## YOUR GOAL
Print the data exactly, leaving nothing out.

Page-level text extractions

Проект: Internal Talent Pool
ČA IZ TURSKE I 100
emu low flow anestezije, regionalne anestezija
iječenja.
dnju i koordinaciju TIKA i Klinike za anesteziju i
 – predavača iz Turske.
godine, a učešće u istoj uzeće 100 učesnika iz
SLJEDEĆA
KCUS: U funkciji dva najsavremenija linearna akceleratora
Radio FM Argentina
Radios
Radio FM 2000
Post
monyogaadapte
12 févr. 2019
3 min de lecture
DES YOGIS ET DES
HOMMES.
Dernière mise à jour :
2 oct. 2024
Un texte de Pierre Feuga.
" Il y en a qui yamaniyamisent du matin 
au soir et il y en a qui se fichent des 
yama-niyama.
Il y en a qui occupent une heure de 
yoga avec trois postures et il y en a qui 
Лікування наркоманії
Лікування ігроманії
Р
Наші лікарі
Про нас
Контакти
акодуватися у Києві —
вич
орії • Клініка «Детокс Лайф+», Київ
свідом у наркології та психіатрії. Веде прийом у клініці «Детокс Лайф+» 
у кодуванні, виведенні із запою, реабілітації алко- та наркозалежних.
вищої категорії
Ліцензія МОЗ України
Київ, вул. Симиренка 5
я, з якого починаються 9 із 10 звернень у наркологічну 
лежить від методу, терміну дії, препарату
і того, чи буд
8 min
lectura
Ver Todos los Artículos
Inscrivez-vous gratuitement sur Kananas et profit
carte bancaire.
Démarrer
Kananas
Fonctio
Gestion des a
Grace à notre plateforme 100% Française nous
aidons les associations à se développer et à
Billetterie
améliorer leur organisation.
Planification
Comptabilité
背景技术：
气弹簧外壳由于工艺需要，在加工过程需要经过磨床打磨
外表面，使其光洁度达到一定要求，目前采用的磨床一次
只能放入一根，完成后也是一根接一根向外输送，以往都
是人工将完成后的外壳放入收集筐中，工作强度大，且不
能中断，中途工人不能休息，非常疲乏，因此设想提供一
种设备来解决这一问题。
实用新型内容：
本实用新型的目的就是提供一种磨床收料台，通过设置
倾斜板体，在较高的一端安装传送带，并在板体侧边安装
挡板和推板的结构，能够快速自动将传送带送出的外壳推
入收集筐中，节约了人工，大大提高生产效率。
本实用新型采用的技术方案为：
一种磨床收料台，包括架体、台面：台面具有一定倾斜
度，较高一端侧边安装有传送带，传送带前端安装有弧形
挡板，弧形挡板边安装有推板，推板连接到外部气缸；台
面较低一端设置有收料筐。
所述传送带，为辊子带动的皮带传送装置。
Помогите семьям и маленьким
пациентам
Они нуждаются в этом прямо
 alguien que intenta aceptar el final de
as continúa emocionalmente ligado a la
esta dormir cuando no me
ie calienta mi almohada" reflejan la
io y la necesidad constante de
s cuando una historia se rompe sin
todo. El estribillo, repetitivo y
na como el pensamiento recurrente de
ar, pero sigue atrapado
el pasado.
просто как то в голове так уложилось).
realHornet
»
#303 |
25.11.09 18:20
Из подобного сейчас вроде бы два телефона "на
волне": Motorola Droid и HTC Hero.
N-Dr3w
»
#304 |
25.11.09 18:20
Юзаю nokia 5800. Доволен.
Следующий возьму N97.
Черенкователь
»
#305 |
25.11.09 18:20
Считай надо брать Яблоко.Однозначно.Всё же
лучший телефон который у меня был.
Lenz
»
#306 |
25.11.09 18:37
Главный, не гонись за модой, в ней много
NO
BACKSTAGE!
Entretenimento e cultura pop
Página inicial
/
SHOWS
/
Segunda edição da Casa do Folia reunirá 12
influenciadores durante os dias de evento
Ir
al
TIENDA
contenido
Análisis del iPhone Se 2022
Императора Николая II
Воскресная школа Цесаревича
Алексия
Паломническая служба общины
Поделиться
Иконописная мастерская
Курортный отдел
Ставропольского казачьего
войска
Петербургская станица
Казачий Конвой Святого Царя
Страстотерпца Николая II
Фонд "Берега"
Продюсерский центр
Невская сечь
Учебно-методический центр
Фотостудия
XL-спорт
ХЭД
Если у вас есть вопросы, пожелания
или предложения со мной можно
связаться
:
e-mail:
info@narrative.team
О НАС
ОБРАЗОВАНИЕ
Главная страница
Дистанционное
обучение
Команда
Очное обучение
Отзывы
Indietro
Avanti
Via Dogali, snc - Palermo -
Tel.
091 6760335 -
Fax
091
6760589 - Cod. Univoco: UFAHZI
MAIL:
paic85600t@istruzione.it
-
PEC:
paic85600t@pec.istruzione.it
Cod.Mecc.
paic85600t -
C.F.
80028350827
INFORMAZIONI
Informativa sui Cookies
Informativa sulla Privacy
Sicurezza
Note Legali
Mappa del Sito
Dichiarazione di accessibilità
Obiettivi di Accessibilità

## SOLUTION FOR THIS PROBLEM
Проект: Internal Talent Pool
ČA IZ TURSKE I 100
emu low flow anestezije, regionalne anestezija
iječenja.
dnju i koordinaciju TIKA i Klinike za anesteziju i
 – predavača iz Turske.
godine, a učešće u istoj uzeće 100 učesnika iz
SLJEDEĆA
KCUS: U funkciji dva najsavremenija linearna akceleratora
Radio FM Argentina
Radios
Radio FM 2000
Post
monyogaadapte
12 févr. 2019
3 min de lecture
DES YOGIS ET DES
HOMMES.
Dernière mise à jour :
2 oct. 2024
Un texte de Pierre Feuga.
" Il y en a qui yamaniyamisent du matin 
au soir et il y en a qui se fichent des 
yama-niyama.
Il y en a qui occupent une heure de 
yoga avec trois postures et il y en a qui 
Лікування наркоманії
Лікування ігроманії
Р
Наші лікарі
Про нас
Контакти
акодуватися у Києві —
вич
орії • Клініка «Детокс Лайф+», Київ
свідом у наркології та психіатрії. Веде прийом у клініці «Детокс Лайф+» 
у кодуванні, виведенні із запою, реабілітації алко- та наркозалежних.
вищої категорії
Ліцензія МОЗ України
Київ, вул. Симиренка 5
я, з якого починаються 9 із 10 звернень у наркологічну 
лежить від методу, терміну дії, препарату
і того, чи буд
8 min
lectura
Ver Todos los Artículos
Inscrivez-vous gratuitement sur Kananas et profit
carte bancaire.
Démarrer
Kananas
Fonctio
Gestion des a
Grace à notre plateforme 100% Française nous
aidons les associations à se développer et à
Billetterie
améliorer leur organisation.
Planification
Comptabilité
背景技术：
气弹簧外壳由于工艺需要，在加工过程需要经过磨床打磨
外表面，使其光洁度达到一定要求，目前采用的磨床一次
只能放入一根，完成后也是一根接一根向外输送，以往都
是人工将完成后的外壳放入收集筐中，工作强度大，且不
能中断，中途工人不能休息，非常疲乏，因此设想提供一
种设备来解决这一问题。
实用新型内容：
本实用新型的目的就是提供一种磨床收料台，通过设置
倾斜板体，在较高的一端安装传送带，并在板体侧边安装
挡板和推板的结构，能够快速自动将传送带送出的外壳推
入收集筐中，节约了人工，大大提高生产效率。
本实用新型采用的技术方案为：
一种磨床收料台，包括架体、台面：台面具有一定倾斜
度，较高一端侧边安装有传送带，传送带前端安装有弧形
挡板，弧形挡板边安装有推板，推板连接到外部气缸；台
面较低一端设置有收料筐。
所述传送带，为辊子带动的皮带传送装置。
Помогите семьям и маленьким
пациентам
Они нуждаются в этом прямо
 alguien que intenta aceptar el final de
as continúa emocionalmente ligado a la
esta dormir cuando no me
ie calienta mi almohada" reflejan la
io y la necesidad constante de
s cuando una historia se rompe sin
todo. El estribillo, repetitivo y
na como el pensamiento recurrente de
ar, pero sigue atrapado
el pasado.
просто как то в голове так уложилось).
realHornet
»
#303 |
25.11.09 18:20
Из подобного сейчас вроде бы два телефона "на
волне": Motorola Droid и HTC Hero.
N-Dr3w
»
#304 |
25.11.09 18:20
Юзаю nokia 5800. Доволен.
Следующий возьму N97.
Черенкователь
»
#305 |
25.11.09 18:20
Считай надо брать Яблоко.Однозначно.Всё же
лучший телефон который у меня был.
Lenz
»
#306 |
25.11.09 18:37
Главный, не гонись за модой, в ней много
NO
BACKSTAGE!
Entretenimento e cultura pop
Página inicial
/
SHOWS
/
Segunda edição da Casa do Folia reunirá 12
influenciadores durante os dias de evento
Ir
al
TIENDA
contenido
Análisis del iPhone Se 2022
Императора Николая II
Воскресная школа Цесаревича
Алексия
Паломническая служба общины
Поделиться
Иконописная мастерская
Курортный отдел
Ставропольского казачьего
войска
Петербургская станица
Казачий Конвой Святого Царя
Страстотерпца Николая II
Фонд "Берега"
Продюсерский центр
Невская сечь
Учебно-методический центр
Фотостудия
XL-спорт
ХЭД
Если у вас есть вопросы, пожелания
или предложения со мной можно
связаться
:
e-mail:
info@narrative.team
О НАС
ОБРАЗОВАНИЕ
Главная страница
Дистанционное
обучение
Команда
Очное обучение
Отзывы
Indietro
Avanti
Via Dogali, snc - Palermo -
Tel.
091 6760335 -
Fax
091
6760589 - Cod. Univoco: UFAHZI
MAIL:
paic85600t@istruzione.it
-
PEC:
paic85600t@pec.istruzione.it
Cod.Mecc.
paic85600t -
C.F.
80028350827
INFORMAZIONI
Informativa sui Cookies
Informativa sulla Privacy
Sicurezza
Note Legali
Mappa del Sito
Dichiarazione di accessibilità
Obiettivi di Accessibilità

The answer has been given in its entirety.